The Press

Aust teen dies losing weight to fight

- MARVIN FRANCE

The death of an Australian teenager while preparing for a Muay Thai bout has shone the spotlight on extreme weight cutting among amateur fighters.

Jessica Lindsay, 18, died after she was crash-dieting, including using the processing of water loading, over a week to make weight for her second official fight.

But the practice of dehydratin­g the body to shed weight in a short space of time is an issue that affects all combat sports, right up to the highest levels. Khabib Nurmagomed­ov was pulled from a UFC interim title fight earlier this year due to weight cutting issues.

In mixed martials arts, some have described drastic weight cutting as the sport’s ‘dirty secret’ due to the mental and physical torture athletes put themselves through away from the public eye.

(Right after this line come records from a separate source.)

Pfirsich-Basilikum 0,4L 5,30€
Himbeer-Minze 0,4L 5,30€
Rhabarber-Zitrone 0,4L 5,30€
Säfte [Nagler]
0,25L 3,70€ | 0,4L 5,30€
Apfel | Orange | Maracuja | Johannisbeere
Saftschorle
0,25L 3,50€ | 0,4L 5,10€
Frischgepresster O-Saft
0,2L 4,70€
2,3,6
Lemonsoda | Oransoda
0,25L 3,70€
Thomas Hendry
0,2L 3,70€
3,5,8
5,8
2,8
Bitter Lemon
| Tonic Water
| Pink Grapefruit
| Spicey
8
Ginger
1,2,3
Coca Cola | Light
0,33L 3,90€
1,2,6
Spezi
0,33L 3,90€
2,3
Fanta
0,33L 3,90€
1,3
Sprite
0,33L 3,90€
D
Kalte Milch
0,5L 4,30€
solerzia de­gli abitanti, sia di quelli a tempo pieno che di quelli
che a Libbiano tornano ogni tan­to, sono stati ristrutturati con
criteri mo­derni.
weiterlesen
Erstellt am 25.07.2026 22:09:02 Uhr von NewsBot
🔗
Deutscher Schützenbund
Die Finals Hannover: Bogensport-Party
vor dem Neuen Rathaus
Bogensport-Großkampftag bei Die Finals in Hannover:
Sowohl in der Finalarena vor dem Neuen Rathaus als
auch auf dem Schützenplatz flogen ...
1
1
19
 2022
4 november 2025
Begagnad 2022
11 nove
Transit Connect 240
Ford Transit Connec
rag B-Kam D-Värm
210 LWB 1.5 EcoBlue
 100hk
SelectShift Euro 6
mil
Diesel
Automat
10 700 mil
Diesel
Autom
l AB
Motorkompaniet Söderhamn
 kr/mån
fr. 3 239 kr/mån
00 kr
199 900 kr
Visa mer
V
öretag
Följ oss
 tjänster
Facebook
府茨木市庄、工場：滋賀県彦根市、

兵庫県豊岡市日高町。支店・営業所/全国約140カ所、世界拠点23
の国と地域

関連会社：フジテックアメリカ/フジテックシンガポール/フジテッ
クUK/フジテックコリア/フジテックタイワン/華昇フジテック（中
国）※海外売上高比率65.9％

Yet this year alone in the UFC, the world’s premier MMA organisati­on, there have been several examples of fights being cancelled due to fighters pushing their bodies to breaking point in order to make certain weight limits. In March, the interim lightweigh­t title fight between Tony Ferguson and Nurmagomed­ov was scrapped the day before the event after the latter was hospitalis­ed due to "weight management medical issues".

A month earlier, the UFC removed Japanese featherwei­ght Mizuto Hirota from a September event after he stumbled off the scales at the weigh-in.

Meanwhile, in a eye-opening feature for ESPN, UFC women’s featherwei­ght champion Cris ‘Cyborg’ Justino allowed cameras to film the painful process as she dropped 11kg in just two days.

Such drastic weight losses have become all too common in MMA.

Doping has long been seen as the sport’s most serious problem, but extreme weight cutting is not far behind.

It comes with severe health risks and, although none in the UFC, there have been two weight cutting-related deaths in MMA over the last five years.

Fighters often don plastic suits and hop in an out of saunas in the hours leading up to weighins, often while going nil by mouth, and such extreme dehydratio­n has been linked to kidney damage.